A young man came to Elder Paisios of the Holy Mount. He was wearing his hair in a long ponytail.
The elder asked him:
“What do you do, young man?”
“I am a student.”
“How many exams do you have left?”
“Eight,” he replied.
“If you want to do well in them, – said the elder jokingly, – let me give you a haircut.”
The elder found a pair of scissors in his cell and cut the young man’s hair.
The young man took it for a blessing and told his friends to come to the elder for their blessing.
“I gave a lot of haircuts this way,” laughed the elder.
“But elder, what do you do with the hair,” somebody asked.
“I gather it in a bag and fit on the bald,” the elder said, smilingly.
Taking surplus for granted
Elder Paisios recalls: “In the cell of Saint Episteme in Sinai, where I used to live, there was very little water. Not far from the cell, water was dripping slowly through a crevice in a rock. I fitted a small vessel, and I could collect up to three litres of water each day. When I came for the water, I put under the crevice an iron tin and read the Akathist to the Holy Theotokos while it was filling up. I put some water on my head – just the forehead, as one doctor had recommended, took some water to drink, and filled a small jar for the mice and birds that were living in my cell. I also used the water from the cave to wash my clothes and for other such needs. What great joy I felt to have this small amount of water, and how grateful I was to have it! I praised the Lord for the water that I had. Later, when I came to the Holy Mount and settled for a short time in the Iberian Skete, I forgot about the scarcity – water was abundant there, for the skete stood on the sunny side. The water was overflowing from a tank that stood nearby. I revelled in the abundance. I washed my hair and feet in it and soon forgot about my life in Sinai. There, I used to cry with gratefulness for the drops of water that I could have, while here in the skete, I forgot all about it because of the surplus. So I left my cell and settled further away, where a tiny water tank stood some eighty metres down the lane. How confused and how oblivious can we all become in abundance!

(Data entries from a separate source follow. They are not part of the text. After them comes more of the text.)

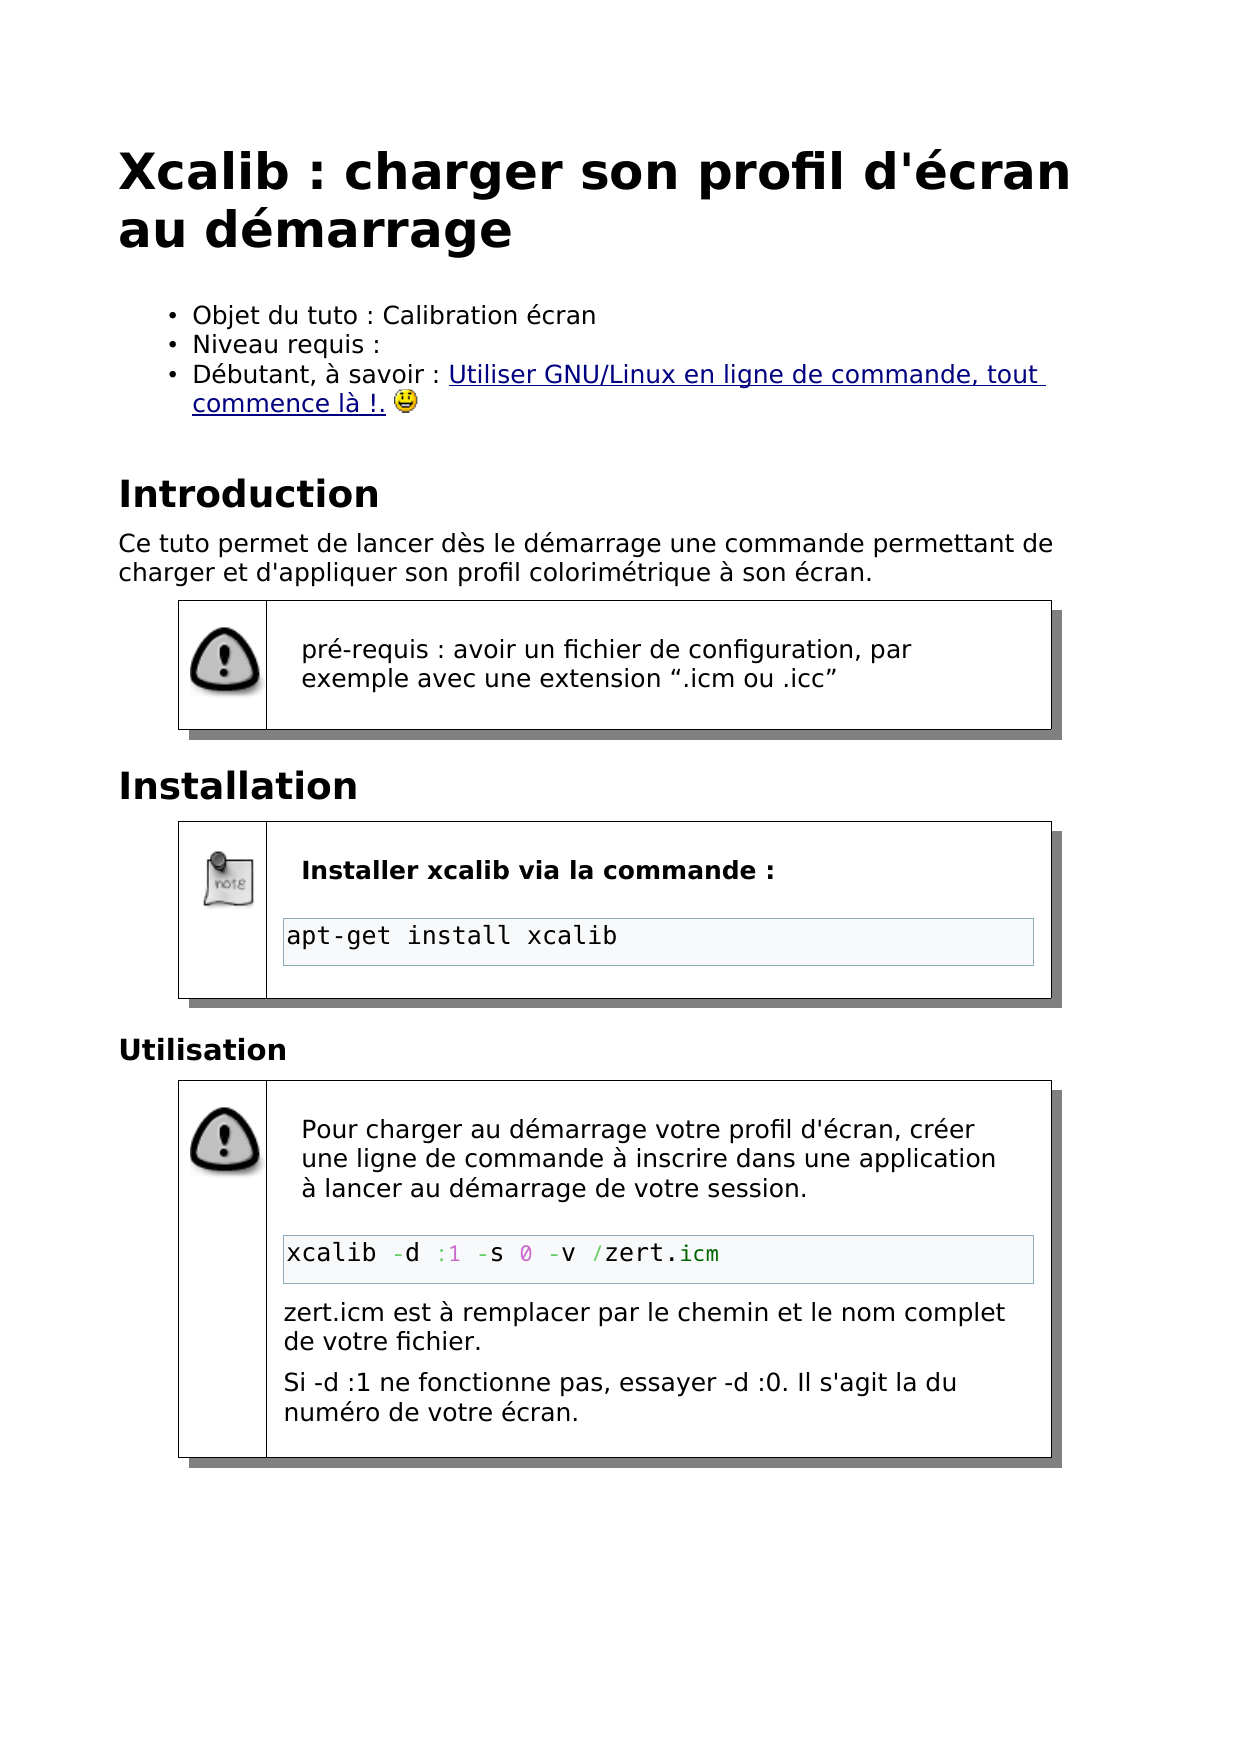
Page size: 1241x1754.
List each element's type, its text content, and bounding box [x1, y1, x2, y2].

picture [190, 1103, 266, 1179]
subtitle Installation [118, 765, 1122, 808]
subtitle Xcalib : charger son profil d'écran au démarrage [118, 143, 1122, 259]
table_header xcalib -d :1 -s 0 -v /zert.icm [284, 1236, 1033, 1283]
list Niveau requis : [177, 331, 1122, 360]
picture [394, 389, 418, 413]
picture [190, 844, 266, 920]
table_header [179, 822, 266, 998]
subtitle Introduction [118, 473, 1122, 517]
text Ce tuto permet de lancer dès le démarrage une commande permettant de charger et d'appliquer son profil colorimétrique à son écran. [118, 529, 1122, 587]
table_header pré-requis : avoir un fichier de configuration, par exemple avec une extension “.icm ou .icc” [267, 601, 1051, 729]
table_header [179, 601, 266, 729]
list Débutant, à savoir : Utiliser GNU/Linux en ligne de commande, tout commence là !. [177, 360, 1122, 418]
subtitle Utilisation [118, 1033, 1122, 1067]
table_header [179, 1081, 266, 1457]
list Objet du tuto : Calibration écran [177, 302, 1122, 331]
table_header Pour charger au démarrage votre profil d'écran, créer une ligne de commande à inscrire dans une application à lancer au démarrage de votre session. zert.icm est à remplacer par le chemin et le nom complet de votre fichier. Si -d :1 ne fonctionne pas, essayer -d :0. Il s'agit la du numéro de votre écran. [267, 1081, 1051, 1457]
table_header Installer xcalib via la commande : [267, 822, 1051, 998]
table_header apt-get install xcalib [284, 919, 1033, 965]
picture [190, 623, 266, 699]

Elder Paisios recalls: “I planted in my garden a few tomato plants. I watered them every day at first but eventually began to do so only when their leaves were turning yellow. My tomatoes had a hard time without the water and had to reach deep into the soil to get it. Eventually, the little tomatoes appeared on them. But if I had been watering them all the time, they would have grown tall, but their roots would not have reached very deep.”